Requirement: Reproduce the material verbatim from its beginning through the line containing "(19.3 19.4 21.5).4", and leave the pictures out of your answer.

A block of data:
• • • • • • •

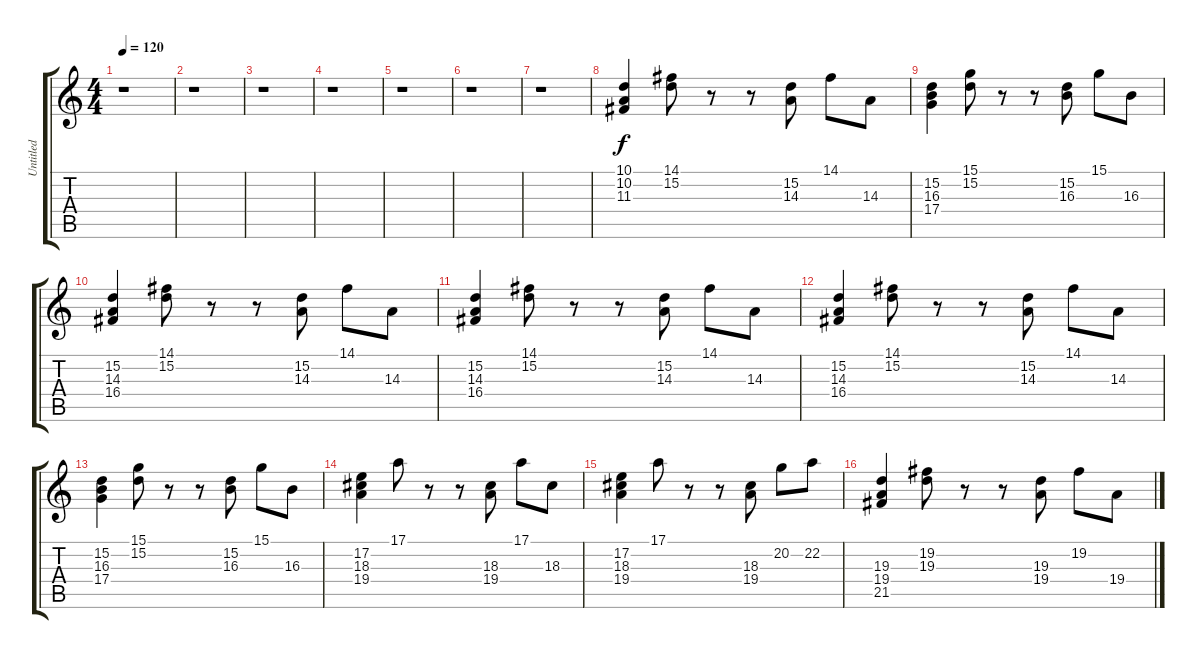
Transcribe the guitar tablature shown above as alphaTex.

\track ("Untitled" "Untitled") {instrument accordion}
\staff {score tabs}
\tuning (E4 B3 G3 D3 A2 E2) {hide}
\ts (4 4)
\tempo 120
\clef g2
\ks c
r.1{dy f} |
r.1 |
r.1 |
r.1 |
r.1 |
r.1 |
r.1 |
(10.1 10.2 11.3).4 (14.1 15.2).8 r.8 r.8 (15.2 14.3).8 14.1.8 14.3.8 |
(15.2 16.3 17.4).4 (15.1 15.2).8 r.8 r.8 (15.2 16.3).8 15.1.8 16.3.8 |
(15.2 14.3 16.4).4 (14.1 15.2).8 r.8 r.8 (15.2 14.3).8 14.1.8 14.3.8 |
(15.2 14.3 16.4).4 (14.1 15.2).8 r.8 r.8 (15.2 14.3).8 14.1.8 14.3.8 |
(15.2 14.3 16.4).4 (14.1 15.2).8 r.8 r.8 (15.2 14.3).8 14.1.8 14.3.8 |
(15.2 16.3 17.4).4 (15.1 15.2).8 r.8 r.8 (15.2 16.3).8 15.1.8 16.3.8 |
(17.2 18.3 19.4).4 17.1.8 r.8 r.8 (18.3 19.4).8 17.1.8 18.3.8 |
(17.2 18.3 19.4).4 17.1.8 r.8 r.8 (18.3 19.4).8 20.2.8 22.2.8 |
(19.3 19.4 21.5).4 (19.2 19.3).8 r.8 r.8 (19.3 19.4).8 19.2.8 19.4.8
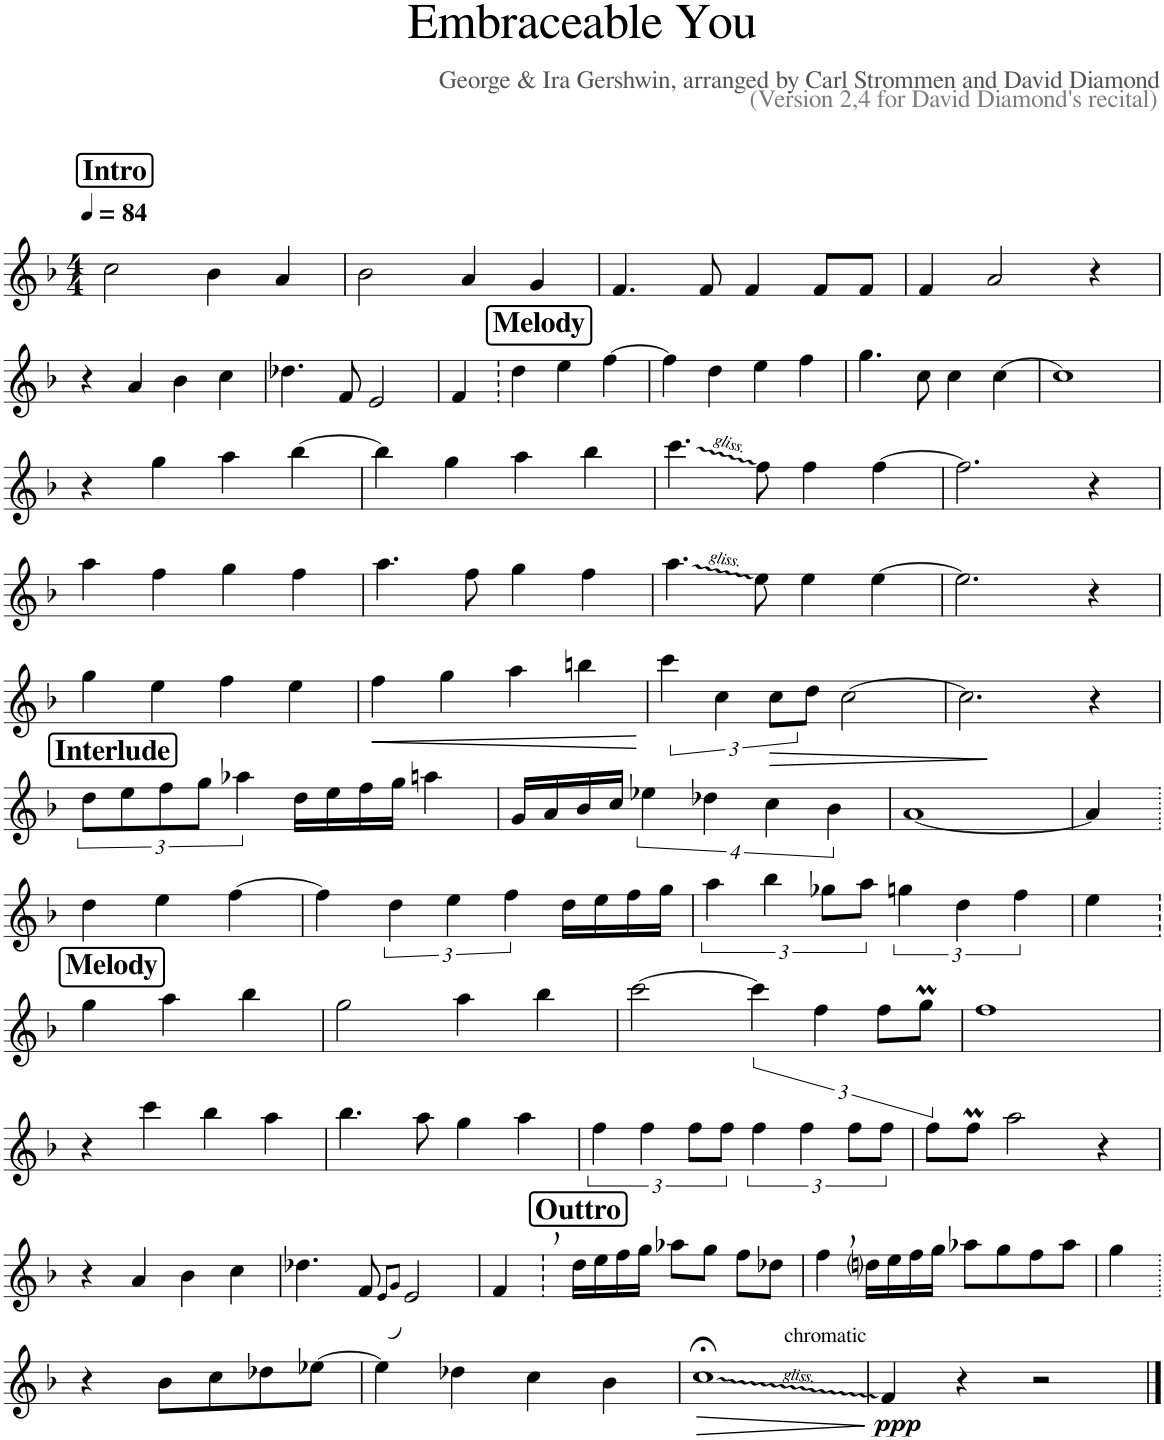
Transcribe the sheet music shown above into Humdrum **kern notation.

**kern	**dynam
*part1	*part1
*staff1	*staff1
*I"Flute	*
*I'Fl.	*
*clefG2	*
*k[b-]	*
*M4/4	*
*MM84	*
!!LO:REH:place=s1:a:B:cj:fs=14:t=Intro
=1	=1
2cc\	.
4b-\	.
4a/	.
=2	=2
2b-\	.
4a/	.
4g/	.
=3	=3
4.f/	.
8f/	.
4f/	.
8f/L	.
8f/J	.
=4	=4
4f/	.
2a/	.
4r	.
!!LO:LB:g=z
=1	=1
4r	.
4a/	.
4b-\	.
4cc\	.
=2	=2
4.dd-X\	.
8f/	.
2e/	.
=3	=3
4f/	.
!!LO:REH:place=s1:a:B:cj:fs=14:t=Melody
=4	=4
4dd\	.
4ee\	.
[4ff\	.
=5	=5
4ff\]	.
4dd\	.
4ee\	.
4ff\	.
=6	=6
4.gg\	.
8cc\	.
4cc\	.
[4cc\	.
=7	=7
1cc]	.
!!LO:LB:g=z
=1	=1
4r	.
4gg\	.
4aa\	.
[4bb-\	.
=2	=2
4bb-\]	.
4gg\	.
4aa\	.
4bb-\	.
=3	=3
4.ccc\	.
8ff\	.
4ff\	.
[4ff\	.
=4	=4
2.ff\]	.
4r	.
!!LO:LB:g=z
=1	=1
4aa\	.
4ff\	.
4gg\	.
4ff\	.
=2	=2
4.aa\	.
8ff\	.
4gg\	.
4ff\	.
=3	=3
4.aa\	.
8ee\	.
4ee\	.
[4ee\	.
=4	=4
2.ee\]	.
4r	.
!!LO:LB:g=z
=1	=1
4gg\	.
4ee\	.
4ff\	.
4ee\	.
=2	=2
!	!LO:HP:b
4ff\	<
4gg\	.
4aa\	.
4bbn\	.
.	[
=3	=3
6ccc\	.
6cc\	.
!	!LO:HP:b
12cc\L	>
12dd\J	.
[2cc\	.
.	]
=4	=4
2.cc\]	.
4r	.
!!LO:LB:g=z
!!LO:REH:place=s1:a:B:cj:fs=14:t=Interlude
=1	=1
12dd\L	.
12ee\	.
12ff\	.
12gg\J	.
6aa-X\	.
16dd\LL	.
16ee\	.
16ff\	.
16gg\JJ	.
4aan\	.
=2	=2
16g/LL	.
16a/	.
16b-/	.
16cc/JJ	.
16%3ee-X\	.
16%3dd-X\	.
16%3cc\	.
16%3b-\	.
=3	=3
[1a	.
=4	=4
4a/]	.
!!LO:LB:g=z
=1.	=1.
4dd\	.
4ee\	.
[4ff\	.
=2	=2
4ff\]	.
6dd\	.
6ee\	.
6ff\	.
16dd\LL	.
16ee\	.
16ff\	.
16gg\JJ	.
=3	=3
6aa\	.
6bb-\	.
12gg-X\L	.
12aa\J	.
6ggn\	.
6dd\	.
6ff\	.
=4	=4
4ee\	.
!!LO:LB:g=z
!!LO:REH:place=s1:a:B:cj:fs=14:t=Melody
=1	=1
4gg\	.
4aa\	.
4bb-\	.
=2	=2
2gg\	.
4aa\	.
4bb-\	.
=3	=3
[2ccc\	.
6ccc\]	.
6ff\	.
12ff\L	.
12ggM\J	.
=4	=4
1ff	.
!!LO:LB:g=z
=1	=1
4r	.
4ccc\	.
4bb-\	.
4aa\	.
=2	=2
4.bb-\	.
8aa\	.
4gg\	.
4aa\	.
=3	=3
6ff\	.
6ff\	.
12ff\L	.
12ff\J	.
6ff\	.
6ff\	.
12ff\L	.
12ff\J	.
=4	=4
8ff\L	.
8ffM\J	.
2aa\	.
4r	.
!!LO:LB:g=z
=1	=1
4r	.
4a/	.
4b-\	.
4cc\	.
=2	=2
4.dd-X\	.
8f/	.
(8qe/L	.
8qg/J)	.
2e/	.
=3	=3
4f/	.
!!LO:REH:place=s1:a:B:cj:fs=14:t=Outtro
=4	=4
16dd\LL	.
16ee\	.
16ff\	.
16gg\JJ	.
8aa-X\L	.
8gg\J	.
8ff\L	.
8dd-X\J	.
=5	=5
4ff,\	.
16ddni\LL	.
16ee\	.
16ff\	.
16gg\JJ	.
8aa-X\L	.
8gg\	.
8ff\	.
8aa-\J	.
=6	=6
4gg\	.
!!LO:LB:g=z
=1.	=1.
4r	.
8b-\L	.
8cc\	.
8dd-X\	.
[8ee-X\J	.
=2	=2
4ee-\]	.
4dd-X\	.
4cc\	.
4b-\	.
=3	=3
!LO:TX:a:t=chromatic	!
!	!LO:HP:b
1cc;<	>
.	]
=4	=4
!	!LO:DY:b
4f/	ppp
4r	.
2r	.
==	==
*-	*-
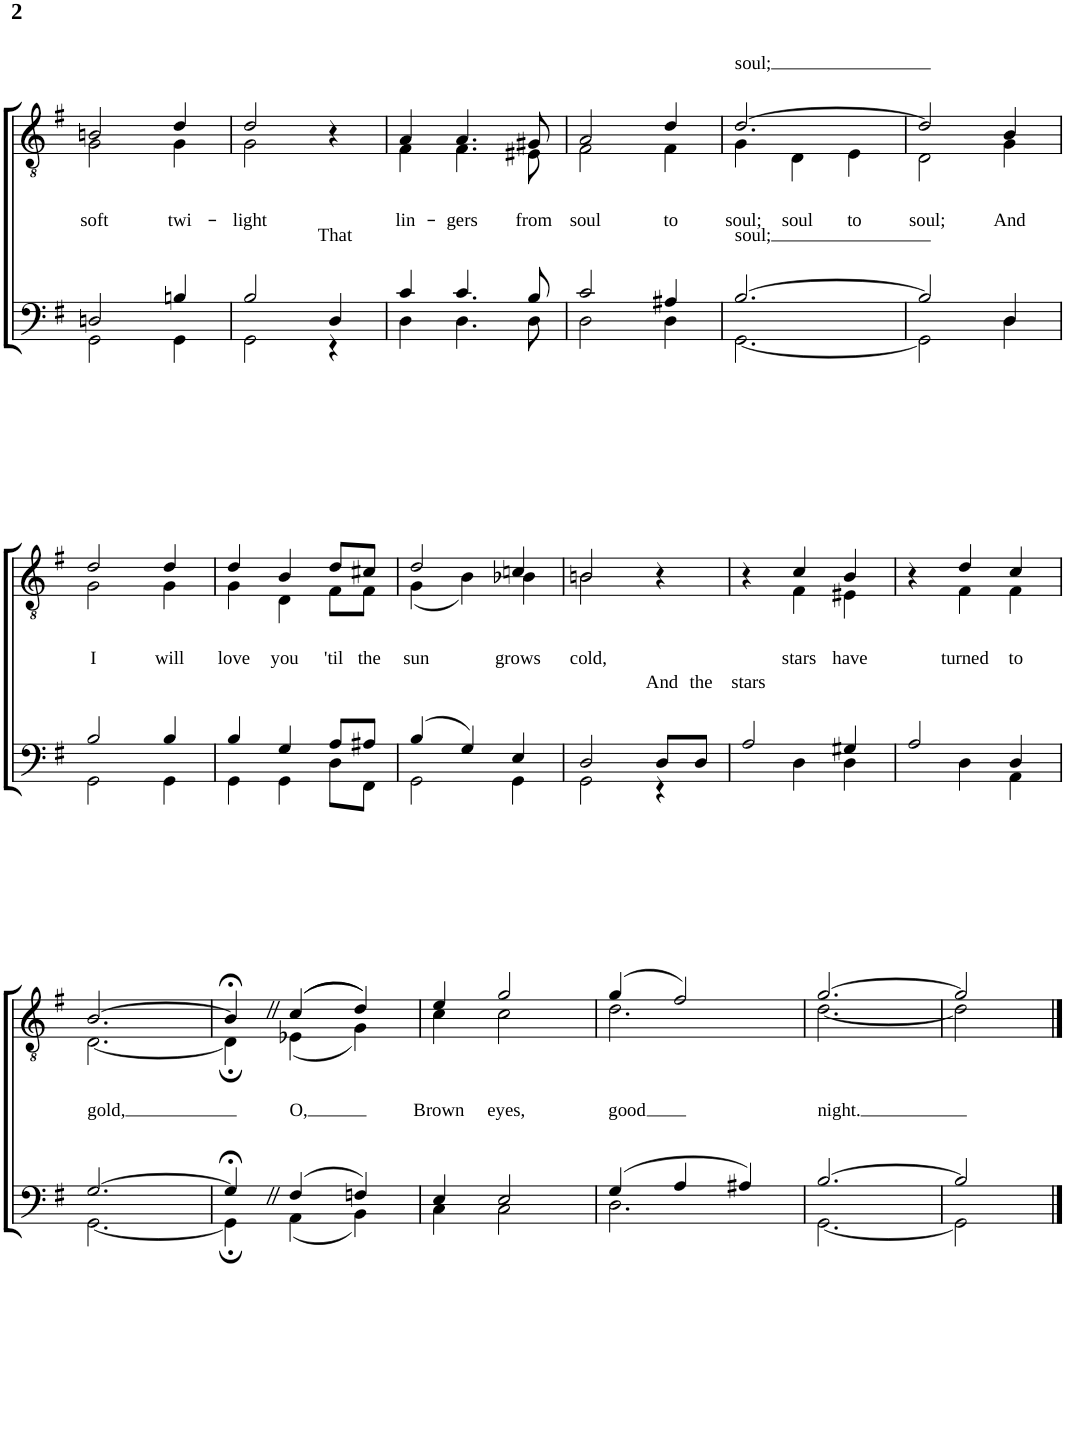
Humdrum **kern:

**kern	**text	**kern	**text
*part2	*part2	*part1	*part1
*staff2	*staff2	*staff1	*staff1
*I"Piano	*	*I"Piano	*
*I'Pno	*	*I'Pno	*
!!LO:PB:g=z
*clefF4	*	*clefGv2	*
*k[f#]	*	*k[f#]	*
*M3/4	*	*M3/4	*
=20	=20	=20	=20
*^	*	*	*
!	!	!	!	!LO:LY:b
*	*	*	*^	*
2Dn/	2GG\	.	2Bn/	2G\	soft
!	!	!	!	!	!LO:LY:b
4Bn/	4GG\	.	4d/	4G\	twi-
=21	=21	=21	=21	=21	=21
!	!	!	!	!	!LO:LY:b
2B/	2GG\	.	2d/	2G\	-light
!	!	!LO:LY:a	!	!	!
4D/	4r	That	4r	4ryy	.
=22	=22	=22	=22	=22	=22
!	!	!	!	!	!LO:LY:b
4c/	4D\	.	4A/	4F#\	lin-
!	!	!	!	!	!LO:LY:b
4.c/	4.D\	.	4.A/	4.F#\	-gers
!	!	!	!	!	!LO:LY:b
8B/	8D\	.	8G#X/	8E#X\	from
=23	=23	=23	=23	=23	=23
!	!	!	!	!	!LO:LY:b
2c/	2D\	.	2A/	2F#\	soul
!	!	!	!	!	!LO:LY:b
4A#X/	4D\	.	4d/	4F#\	to
=24	=24	=24	=24	=24	=24
!	!	!LO:LY:a	!	!	!LO:LY:a
!	!	!	!	!	!LO:LY:b
[2.B/	[2.GG\	soul;	[2.d/	4G\	soul;
!	!	!	!	!	!LO:LY:b
.	.	.	.	4D\	soul
!	!	!	!	!	!LO:LY:b
.	.	.	.	4E\	to
=25	=25	=25	=25	=25	=25
!	!	!	!	!	!LO:LY:b
2B/]	2GG\]	.	2d/]	2D\	soul;
!	!	!	!	!	!LO:LY:b
4D/	4D\	.	4B/	4G\	And
!!LO:LB:g=z	!!
=26	=26	=26	=26	=26	=26
!	!	!	!	!	!LO:LY:b
2B/	2GG\	.	2d/	2G\	I
!	!	!	!	!	!LO:LY:b
4B/	4GG\	.	4d/	4G\	will
=27	=27	=27	=27	=27	=27
!	!	!	!	!	!LO:LY:b
4B/	4GG\	.	4d/	4G\	love
!	!	!	!	!	!LO:LY:b
4G/	4GG\	.	4B/	4D\	you
!	!	!	!	!	!LO:LY:b
8A/L	8D\L	.	8d/L	8F#\L	'til
!	!	!	!	!	!LO:LY:b
8A#X/J	8FF#\J	.	8c#X/J	8F#\J	the
=28	=28	=28	=28	=28	=28
!	!	!	!	!	!LO:LY:b
(4B/	2GG\	.	2d/	(4G\	sun
4G/)	.	.	.	4B\)	.
!	!	!	!	!	!LO:LY:b
4E/	4GG\	.	4cn/	4B-X\	grows
=29	=29	=29	=29	=29	=29
!	!	!	!	!	!LO:LY:b
2D/	2GG\	.	2B/	2Bn\	cold,
!	!	!LO:LY:a	!	!	!
8D/L	4r	And	4r	4ryy	.
!	!	!LO:LY:a	!	!	!
8D/J	.	the	.	.	.
=30	=30	=30	=30	=30	=30
!	!	!LO:LY:a	!	!	!
2A/	4ryy	stars	4r	4ryy	.
!	!	!	!	!	!LO:LY:b
.	4D\	.	4c/	4F#\	stars
!	!	!	!	!	!LO:LY:b
4G#X/	4D\	.	4B/	4E#X\	have
=31	=31	=31	=31	=31	=31
2A/	4ryy	.	4r	4ryy	.
!	!	!	!	!	!LO:LY:b
.	4D\	.	4d/	4F#\	turned
!	!	!	!	!	!LO:LY:b
4D/	4AA\	.	4c/	4F#\	to
!!LO:LB:g=z	!!
=32	=32	=32	=32	=32	=32
!	!	!	!	!	!LO:LY:b
[2.G/	[2.GG\	.	[2.B/	[2.D\	gold,
=33	=33	=33	=33	=33	=33
4G;<Z/]	4GG;\]	.	4B;<Z/]	4D;\]	.
!	!	!	!	!	!LO:LY:b
(4F#/	(4AA\	.	((4c/	(4E-X\	O,
4Fn/)	4BB\)	.	4d/))	4G\)	.
=34	=34	=34	=34	=34	=34
!	!	!	!	!	!LO:LY:b
4E/	4C\	.	4e/	4c\	Brown
!	!	!	!	!	!LO:LY:b
2E/	2C\	.	2g/	2c\	eyes,
=35	=35	=35	=35	=35	=35
!	!	!	!	!	!LO:LY:b
(4G/	2.D\	.	(4g/	2.d\	good
4A/	.	.	2f#/)	.	.
4A#X/)	.	.	.	.	.
=36	=36	=36	=36	=36	=36
!	!	!	!	!	!LO:LY:b
[2.B/	[2.GG\	.	[2.g/	[2.d\	night.
=37	=37	=37	=37	=37	=37
2B/]	2GG\]	.	2g/]	2d\]	.
*v	*v	*	*	*	*
*	*	*v	*v	*
==	==	==	==
*-	*-	*-	*-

• • • • • • •

Exercise solution:
Transcribe the guitar tablature shown above as alphaTex.

\track ("Untitled" "Untitled") {instrument accordion}
\staff {score tabs}
\tuning (E4 B3 G3 D3 A2 E2) {hide}
\ts (4 4)
\tempo 120
\clef g2
\ks c
r.1{dy f} |
r.1 |
r.1 |
r.1 |
r.1 |
r.1 |
r.1 |
(10.1 10.2 11.3).4 (14.1 15.2).8 r.8 r.8 (15.2 14.3).8 14.1.8 14.3.8 |
(15.2 16.3 17.4).4 (15.1 15.2).8 r.8 r.8 (15.2 16.3).8 15.1.8 16.3.8 |
(15.2 14.3 16.4).4 (14.1 15.2).8 r.8 r.8 (15.2 14.3).8 14.1.8 14.3.8 |
(15.2 14.3 16.4).4 (14.1 15.2).8 r.8 r.8 (15.2 14.3).8 14.1.8 14.3.8 |
(15.2 14.3 16.4).4 (14.1 15.2).8 r.8 r.8 (15.2 14.3).8 14.1.8 14.3.8 |
(15.2 16.3 17.4).4 (15.1 15.2).8 r.8 r.8 (15.2 16.3).8 15.1.8 16.3.8 |
(17.2 18.3 19.4).4 17.1.8 r.8 r.8 (18.3 19.4).8 17.1.8 18.3.8 |
(17.2 18.3 19.4).4 17.1.8 r.8 r.8 (18.3 19.4).8 20.2.8 22.2.8 |
(19.3 19.4 21.5).4 (19.2 19.3).8 r.8 r.8 (19.3 19.4).8 19.2.8 19.4.8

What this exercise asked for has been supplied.